Algunos dirigentes con capacidad de decisión utilizan para reforzar el supuesto buen sentido de una decisión la razón de oportunidad. Una forma de añadir motivos a los obvios, que pueden ser de justeza, necesidad, coherencia y unos cuantos más, subrayando que es el momento preciso para hacer lo que se hace. Los razonamientos e instrumentos sobre los que se apoya la medida adoptada se ven reforzados así con el calendario.
Se da también por descontado que lo decidido responde a los intereses sociales o económicos de amplias capas de los ciudadanos, si no de la gran mayoría. Quedan asentados, pues, los unos sobre los otros, todos los argumentos que respaldan lo que se ha hecho o se va a hacer. Los discursos explicativos son, entonces, coherentes, reveladores y novedosos.
Nada de esto se cumplió en la noche del miércoles con el discurso, por llamarle de alguna forma, televisado del monarca ejerciente que España tiene, mientras el otro rey, llamado emérito, permanecía convenientemente en la sombra. El contenido de los afortunadamente pocos minutos de alocución fue extemporáneo e irrelevante. Lo primero porque llegaba tarde; y mal, como quedó claro tras la audición. Lo segundo porque no fue revelador ni novedoso.
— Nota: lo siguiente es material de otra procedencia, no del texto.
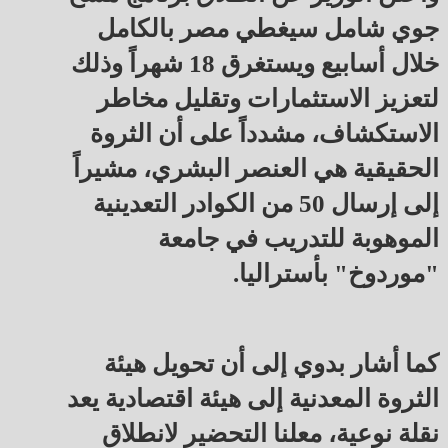
جوي شامل سيغطي مصر بالكامل
خلال أسابيع ويستغرق 18 شهراً وذلك
لتعزيز الاستثمارات وتقليل مخاطر
الاستكشاف، مشدداً على أن الثروة
الحقيقية هي العنصر البشري، مشيراً
إلى إرسال 50 من الكوادر التعدينية
الموهوبة للتدريب في جامعة
"موردوخ" بأستراليا.
كما أشار بدوي إلى أن تحويل هيئة
الثروة المعدنية إلى هيئة اقتصادية يعد
نقلة نوعية، معلنا التحضير لانطلاق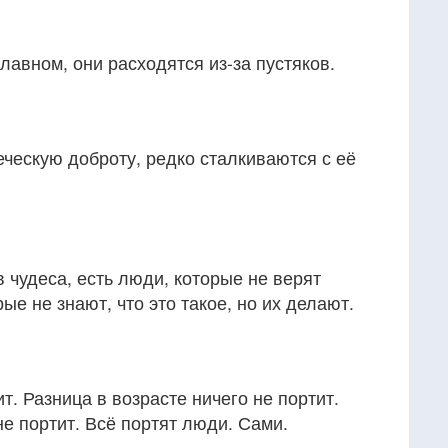
лавном, они расходятся из-за пустяков.
ческую доброту, редко сталкиваются с её
в чудеса, есть люди, которые не верят
рые не знают, что это такое, но их делают.
т. Разница в возрасте ничего не портит.
е портит. Всё портят люди. Сами.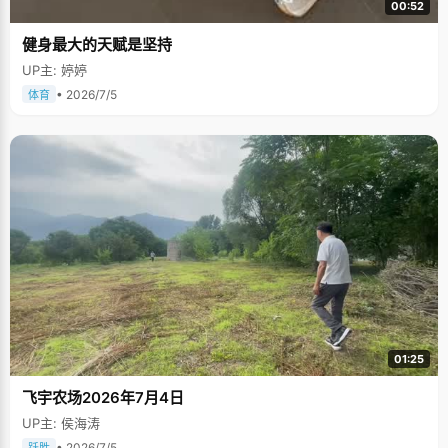
00:52
健身最大的天赋是坚持
UP主: 婷婷
• 2026/7/5
体育
01:25
飞宇农场2026年7月4日
UP主: 侯海涛
• 2026/7/5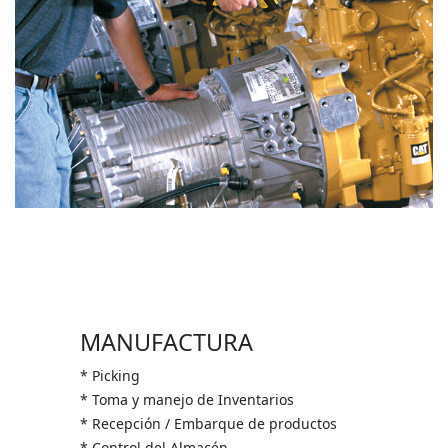
MANUFACTURA
* Picking
* Toma y manejo de Inventarios
* Recepción / Embarque de productos
* Control del Almacén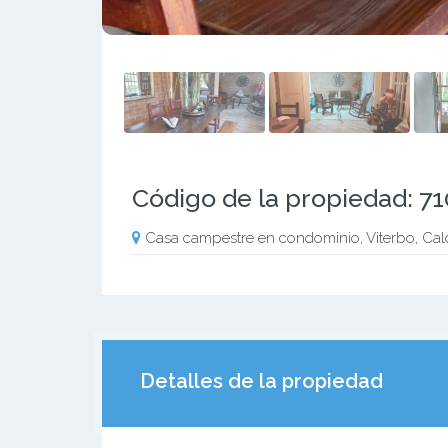
Código de la propiedad: 7
Casa campestre en condominio, Viterbo, Cal
Detalles de la propiedad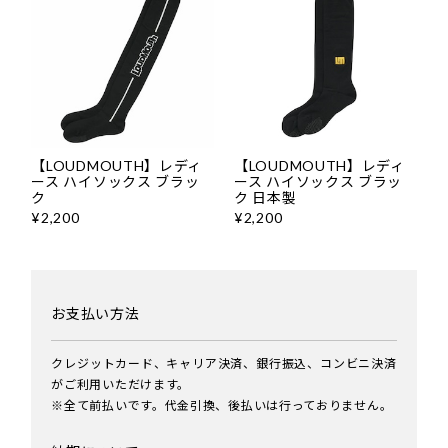
【LOUDMOUTH】レディ
【LOUDMOUTH】レディ
ース ハイソックス ブラッ
ース ハイソックス ブラッ
ク
ク 日本製
¥2,200
¥2,200
お支払い方法
クレジットカード、キャリア決済、銀行振込、コンビニ決済
がご利用いただけます。
※全て前払いです。代金引換、後払いは行っておりません。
Coherencia con el discurso general de aunar esfuerzos y ánimos para afrontar la crisis del COVID-19 hay que reconocerle. Estaría bueno que nada menos que el personaje en cuestión se hubiera salido de esa parte del guión que todos sabemos que es el que hay seguir.
Ese simple detalle ha servido para que los partidarios de que la Constitución del 78 siga inamovible ––sin su reforma no es posible referendum decisorio sobre la forma de Estado–– hayan respaldado al unísono y firmemente, aun con diferentes lenguajes, y cerraran filas rápidamente, como es habitual, bajo el trono y la corona. “Por Dios, por la Patria y el Rey” pareció resonar inmediatamente en las calles desiertas y en las ediciones electrónicas e impresas de los medios de comunicación. De casi todos.
Si la pandemia que nos azota fue el resorte único y exclusivo de la presencia pública de la máxima autoridad, la extemporaneidad vino dada porque quizá debía haberse producido bien antes, puesto que no dijo ya nada nuevo o que sonara a tal para la lucha que nos ocupa ahora y nos ocupará durante largo tiempo a todos los ciudadanos. En tanto que no ofreció nada novedoso las palabras de quien algunos llaman ciudadano Felipe Borbón fueron irrelevantes, por tanto.
Por encima de todo, al final del espacio televisivo quedó una impresión de decepción, de hondo vacío, de tiempo perdido, de amplio desierto intelectual, pues lo que preocupaba o interesaba del ciudadano parlante era cómo va a explicar o encarar la institución por él encarnada el último escándalo conocido de la persona de quien ha obtenido su posición y a parte de cuya herencia, no a toda, dice ahora renunciar.
Sin entrar en honduras, el miércoles lo que flotaba en el ambiente y que el autor del texto pronunciado debía saber era, fundamentalmente, por qué esperó un año para rechazar prospectivamente parte de la herencia monetaria que recibirá y de qué forma se aprestaba a intentar solucionar el nuevo desaguisado sonrojante de aquel a quien debe la posición que ocupa.
Simplemente, encarando ambas cuestiones honestamente podría haber satisfecho las interrogantes que pasaban por la cabeza de muchos, puede que muchísimos, ciudadanos y hubiera podido aminorar el desdoro al que el anterior Jefe del Estado tiene sometida a esa institución y también el sentimiento de vergüenza ajena cada vez más insoportable que tantos como los anteriores sienten cuando ven a quienes nos representan al máximo nivel del Reino de España.
Tuvo ocasión de revertir todo eso; no la aprovechó y perdió la oportunidad. Repitió su error de aquel otro discurso del 3 de octubre de 2017. Prefirió usar como escudo la bandera y el escudo sin siquiera ofrecer nuevas perspectivas al problema primordial que hay ahora y aquí. Preocupante, pero sobre todo decepcionante. Vale.